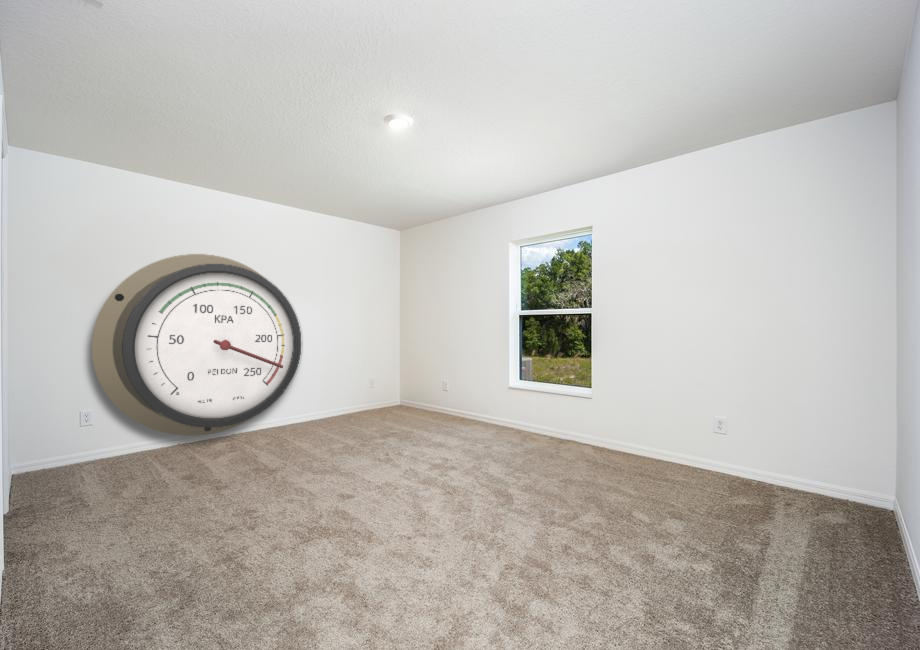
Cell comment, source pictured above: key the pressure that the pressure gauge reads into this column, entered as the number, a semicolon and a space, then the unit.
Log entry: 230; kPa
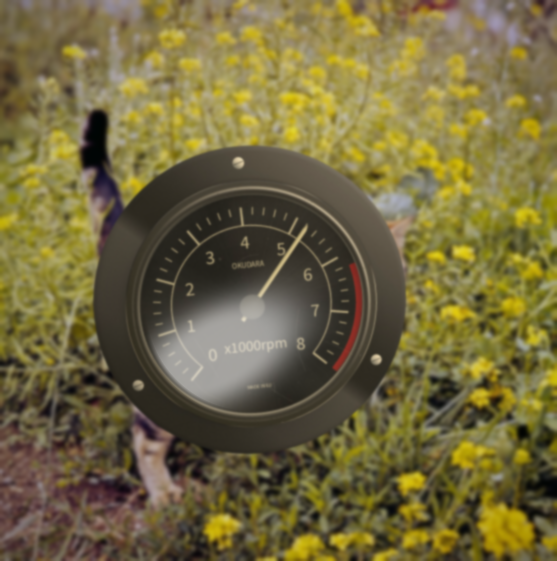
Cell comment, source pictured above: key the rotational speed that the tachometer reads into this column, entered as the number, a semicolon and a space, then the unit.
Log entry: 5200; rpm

* * *

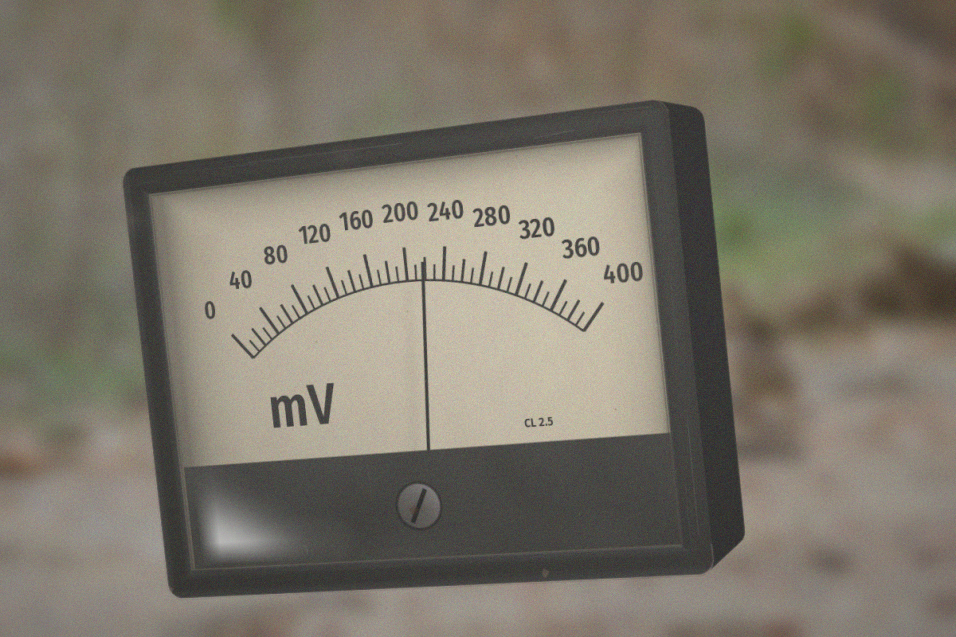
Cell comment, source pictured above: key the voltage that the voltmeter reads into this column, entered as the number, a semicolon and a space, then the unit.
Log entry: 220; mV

**Problem details:**
Can you rewrite the listing from the line with "Cell comment, source pictured above: key the rotational" up to and including the line with "Log entry: 5200; rpm" as a Markdown table with the columns Row and Text, giving each line a row number, leaving out blank lines and including no other lines?

**Exercise answer:**
| Row | Text |
|---|---|
| 1 | Cell comment, source pictured above: key the rotational speed that the tachometer reads into this column, entered as the number, a semicolon and a space, then the unit. |
| 2 | Log entry: 5200; rpm |